IPG's Michael Roth criticizes rivals' consolidation efforts, integration woes

IPG's Michael Roth takes aim at rivals like WPP and Publicis at the UBS Global TMT Conference in New York
Interpublic Group of Cos. Chairman-CEO Michael Roth wasn’t shy in criticizing the competition, while discussing why his holding company has been lately outperforming some of the others in the “big six," at the UBS Global TMT Conference in New York on Monday.
Roth said IPG’s recent success (he claims the holding company is winning more business than it is losing) can be attributed to its “open architecture” business model that allows its various different agencies to work together on clients’ businesses while preserving their individual brands. He said IPG is increasingly bringing creative, media and other capabilities into the same room for clients, and that the company can “move agencies in and out to meet the needs of the clients.”
“Some of our competitors are putting all their offerings together,” Roth said, alluding to WPP’s and Publicis Groupe’s recent consolidations. “We believe in the brands we have.”
Roth also took a jab at Publicis when discussing IPG’s integration of Acxiom’s Marketing Solutions business, which it acquired for $2.3 billion in 2018. (IPG has since launched a new marketing intelligence unit called Kinesso, which works across its network of agencies to strengthen the impact of traditional and addressable media through the use of Acxiom’s data.)
“In respect to Acxiom, we’re pretty much done [integrating it],” Roth said. “If you look at some of our competitors, they’re still integrating companies that they bought five years ago, and now they have new ones.”
The comment was a not-so-veiled dig at Publicis. The French holding company has been widely criticized for its ineffectiveness to integrate Sapient, the digital network it bought for $3.7 billion in 2014—especially now in light of its recent $4.4 billion purchase of data-marketing conglomerate Epsilon.
To add insult to injury, Roth also pointed to IPG’s recent organic growth numbers, which he called “impressive” given that the company faced “4.8 percent of headwinds" in the U.S. in the third quarter. In October, despite those headwinds, IPG reported organic growth of 3.5 percent for the first nine months of 2019, and estimated that figure to be “at the high-end” of 2 percent to 3 percent for the full year.
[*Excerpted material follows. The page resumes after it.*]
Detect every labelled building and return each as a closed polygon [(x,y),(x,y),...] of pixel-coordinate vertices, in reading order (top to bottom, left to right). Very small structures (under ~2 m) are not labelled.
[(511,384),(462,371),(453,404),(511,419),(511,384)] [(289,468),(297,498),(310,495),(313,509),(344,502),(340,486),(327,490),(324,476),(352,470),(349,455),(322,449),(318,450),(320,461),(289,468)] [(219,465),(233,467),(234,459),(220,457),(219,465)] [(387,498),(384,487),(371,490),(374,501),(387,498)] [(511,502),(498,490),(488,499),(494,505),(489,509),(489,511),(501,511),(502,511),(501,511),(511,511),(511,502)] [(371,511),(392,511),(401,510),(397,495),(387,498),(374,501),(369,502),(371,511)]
Publicis, on the other hand, has been struggling to post organic growth (the company forecasts it will decline 2.5 percent in the full 2019 year). In a recent internal memo, Publicis Groupe Chairman-CEO Arthur Sadoun told employees that achieving organic growth in 2020 “is in the hands of everyone, and we’re expecting everyone to deliver.” WPP, which has also struggled in this area, returned to organic growth of 1.8 percent in the recent third quarter reported in October.
Correction: An earlier version of this story stated that IPG faced 4.8 percent of headwinds this year; that was actually in the third quarter. It also stated that the company reported 3.5 percent organic growth in the first half of the year; that should have read versus the first nine months of 2019.